> **About this task**:
An exact reproduction is needed of every line from the beginning of the data down to and including the line that contains "- lung tumour", minus the pictures.

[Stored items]
========

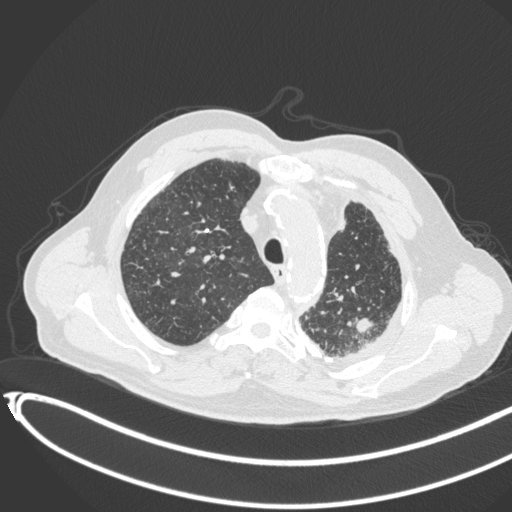
Chest CT, one axial slice; slice 336 of 451 in the series (ordered by position); reconstruction kernel B31f; 120 kVp; lung window (W 1500 / L -600 HU); 512 × 512 image matrix, field of view 400 × 400 mm. Patient: male, 78 years. From the clinical record (not read from this slice): clinical TNM (as recorded): T1c N0 M1.
Annotated regions visible in this slice (bounding box drawn by a radiologist):
- lung tumour (recorded histology: adenocarcinoma): bounding box <349,312,375,337> (left, top, right, bottom; pixels)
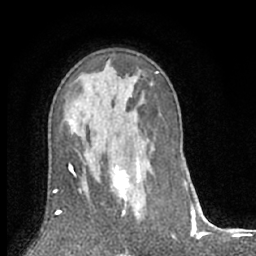
Breast MRI (dynamic contrast-enhanced), one axial slice; position 40 of 66 along the scan axis; cropped to one breast; dynamic contrast-enhanced series, time point 2 of 7 at this slice position (early post-contrast); 1.5 T; TE 3 ms, TR 6.2 ms; 2.4 mm slice thickness; 256 × 256 image matrix, field of view 150 × 150 mm. Female patient.
Structures marked on this image (semi-automatically segmented with operator editing):
- enhancing-tissue mask used for the functional tumour volume (all voxels passing the contrast-enhancement thresholds inside the analysis volume; usually the tumour): bounding box [x1, y1, x2, y2] px = [101, 165, 142, 221]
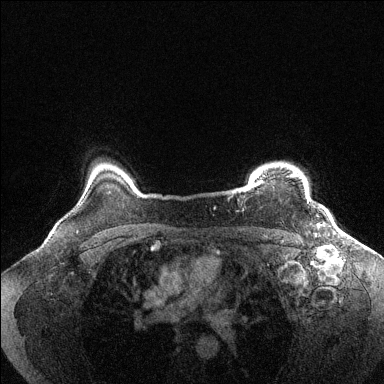
Breast MRI (dynamic contrast-enhanced), one axial slice; slice 118 of 144 in the series (ordered by position); dynamic contrast-enhanced series, time point 2 of 6 at this slice position (early post-contrast); 1.5 T; TE 1.6 ms, TR 4.6 ms; 1.2 mm slice thickness; 384 × 384 image matrix, field of view 360 × 360 mm. Female patient.
Structures marked on this image (semi-automatically segmented with operator editing):
- enhancing-tissue mask used for the functional tumour volume (all voxels passing the contrast-enhancement thresholds inside the analysis volume; usually the tumour): bounding box (x1, y1, x2, y2) in pixels: (251, 174, 309, 202)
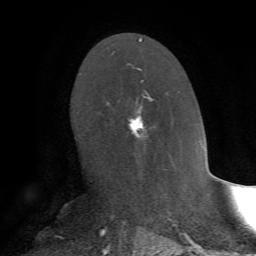
Breast MRI, one axial slice; position 40 of 72 along the scan axis; cropped to one breast; dynamic contrast-enhanced series, time point 2 of 7 at this slice position (early post-contrast); 1.5 T; TE 4.2 ms, TR 8.7 ms; 2.2 mm slice thickness; 256 × 256 image matrix, field of view 180 × 180 mm. Female patient.
Outlined on this slice (semi-automatic segmentation, software-assisted and operator-edited):
- enhancing-tissue mask used for the functional tumour volume (all voxels passing the contrast-enhancement thresholds inside the analysis volume; usually the tumour): bounding box <127,80,155,169> (left, top, right, bottom; pixels)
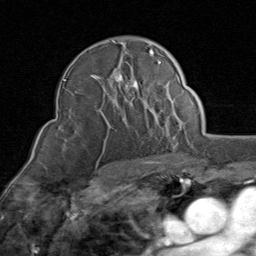
Breast MRI (dynamic contrast-enhanced), one axial slice. Slice 56 of 80 in the series (ordered by position). Cropped to one breast. Dynamic contrast-enhanced series, time point 2 of 8 at this slice position (early post-contrast). 1.5 T. TE 1.7 ms, TR 4.5 ms. 2 mm slice thickness. 256 × 256 image matrix. Female patient.
Structures marked on this image (semi-automatically segmented with operator editing):
- enhancing-tissue mask used for the functional tumour volume (all voxels passing the contrast-enhancement thresholds inside the analysis volume; usually the tumour): bounding box (x1, y1, x2, y2) in pixels: (65, 40, 171, 125)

========

> **Response**:
Chest CT, one axial slice; slice 336 of 451 in the series (ordered by position); reconstruction kernel B31f; 120 kVp; lung window (W 1500 / L -600 HU); 512 × 512 image matrix, field of view 400 × 400 mm. Patient: male, 78 years. From the clinical record (not read from this slice): clinical TNM (as recorded): T1c N0 M1.
Annotated regions visible in this slice (bounding box drawn by a radiologist):
- lung tumour (recorded histology: adenocarcinoma): bounding box <349,312,375,337> (left, top, right, bottom; pixels)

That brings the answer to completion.